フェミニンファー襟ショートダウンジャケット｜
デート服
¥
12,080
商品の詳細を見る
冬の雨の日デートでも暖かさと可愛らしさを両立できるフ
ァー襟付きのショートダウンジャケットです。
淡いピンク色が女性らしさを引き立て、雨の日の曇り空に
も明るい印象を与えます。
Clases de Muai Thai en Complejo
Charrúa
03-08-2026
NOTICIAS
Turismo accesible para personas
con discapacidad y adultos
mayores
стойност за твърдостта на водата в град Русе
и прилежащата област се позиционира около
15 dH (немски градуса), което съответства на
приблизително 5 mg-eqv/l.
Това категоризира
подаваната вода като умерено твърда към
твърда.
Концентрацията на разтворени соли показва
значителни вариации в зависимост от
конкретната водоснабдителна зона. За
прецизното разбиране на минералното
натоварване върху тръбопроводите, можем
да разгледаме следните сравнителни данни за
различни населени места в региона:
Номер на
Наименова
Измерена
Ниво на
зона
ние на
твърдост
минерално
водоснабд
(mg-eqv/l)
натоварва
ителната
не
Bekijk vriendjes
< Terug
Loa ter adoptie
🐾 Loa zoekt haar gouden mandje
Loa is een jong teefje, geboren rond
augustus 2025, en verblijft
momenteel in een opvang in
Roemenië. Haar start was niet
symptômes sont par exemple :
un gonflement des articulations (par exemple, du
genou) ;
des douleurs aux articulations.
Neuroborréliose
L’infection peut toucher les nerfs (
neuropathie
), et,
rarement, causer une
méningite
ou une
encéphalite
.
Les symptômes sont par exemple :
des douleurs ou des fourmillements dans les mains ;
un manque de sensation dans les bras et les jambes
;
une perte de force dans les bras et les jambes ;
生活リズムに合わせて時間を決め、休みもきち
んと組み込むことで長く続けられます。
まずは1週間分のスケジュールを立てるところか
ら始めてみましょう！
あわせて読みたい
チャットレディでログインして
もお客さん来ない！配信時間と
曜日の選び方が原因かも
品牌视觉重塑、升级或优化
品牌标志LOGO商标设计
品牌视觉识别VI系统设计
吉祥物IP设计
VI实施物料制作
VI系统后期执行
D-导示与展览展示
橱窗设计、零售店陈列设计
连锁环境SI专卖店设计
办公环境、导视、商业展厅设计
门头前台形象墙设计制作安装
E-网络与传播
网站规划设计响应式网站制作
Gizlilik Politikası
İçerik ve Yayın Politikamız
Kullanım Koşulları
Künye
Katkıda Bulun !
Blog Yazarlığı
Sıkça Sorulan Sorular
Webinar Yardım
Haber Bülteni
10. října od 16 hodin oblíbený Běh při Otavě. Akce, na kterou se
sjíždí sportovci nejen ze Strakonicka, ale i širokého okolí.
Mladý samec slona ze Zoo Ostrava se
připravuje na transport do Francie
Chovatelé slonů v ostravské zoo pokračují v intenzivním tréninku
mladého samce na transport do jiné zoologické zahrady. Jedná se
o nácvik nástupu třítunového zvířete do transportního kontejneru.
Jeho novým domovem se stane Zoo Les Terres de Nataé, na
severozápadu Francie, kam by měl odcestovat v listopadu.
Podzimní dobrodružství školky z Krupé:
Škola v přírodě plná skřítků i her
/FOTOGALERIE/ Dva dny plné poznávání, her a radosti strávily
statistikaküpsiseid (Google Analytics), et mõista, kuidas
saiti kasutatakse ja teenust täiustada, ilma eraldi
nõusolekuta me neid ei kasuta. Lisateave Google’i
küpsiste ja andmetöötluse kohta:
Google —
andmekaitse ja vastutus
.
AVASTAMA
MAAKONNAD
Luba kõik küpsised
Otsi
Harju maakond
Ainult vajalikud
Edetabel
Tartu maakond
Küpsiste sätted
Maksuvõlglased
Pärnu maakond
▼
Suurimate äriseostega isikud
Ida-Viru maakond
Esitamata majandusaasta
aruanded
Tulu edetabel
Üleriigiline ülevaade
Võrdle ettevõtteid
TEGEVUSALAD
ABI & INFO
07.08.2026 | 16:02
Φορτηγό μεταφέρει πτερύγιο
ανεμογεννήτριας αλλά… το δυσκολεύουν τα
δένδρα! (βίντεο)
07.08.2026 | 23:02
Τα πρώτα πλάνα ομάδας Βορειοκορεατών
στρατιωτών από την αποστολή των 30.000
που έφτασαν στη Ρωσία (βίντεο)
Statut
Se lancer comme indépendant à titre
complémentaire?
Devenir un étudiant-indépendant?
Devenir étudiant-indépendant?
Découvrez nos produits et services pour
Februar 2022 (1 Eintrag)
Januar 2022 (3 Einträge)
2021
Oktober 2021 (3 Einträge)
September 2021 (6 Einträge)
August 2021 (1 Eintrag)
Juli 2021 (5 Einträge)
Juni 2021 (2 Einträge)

# # # # # # #

→ Task objective:
Your answer should consist of all lines above that include the string "твърда".

→ Exercise result:
подаваната вода като умерено твърда към
твърда.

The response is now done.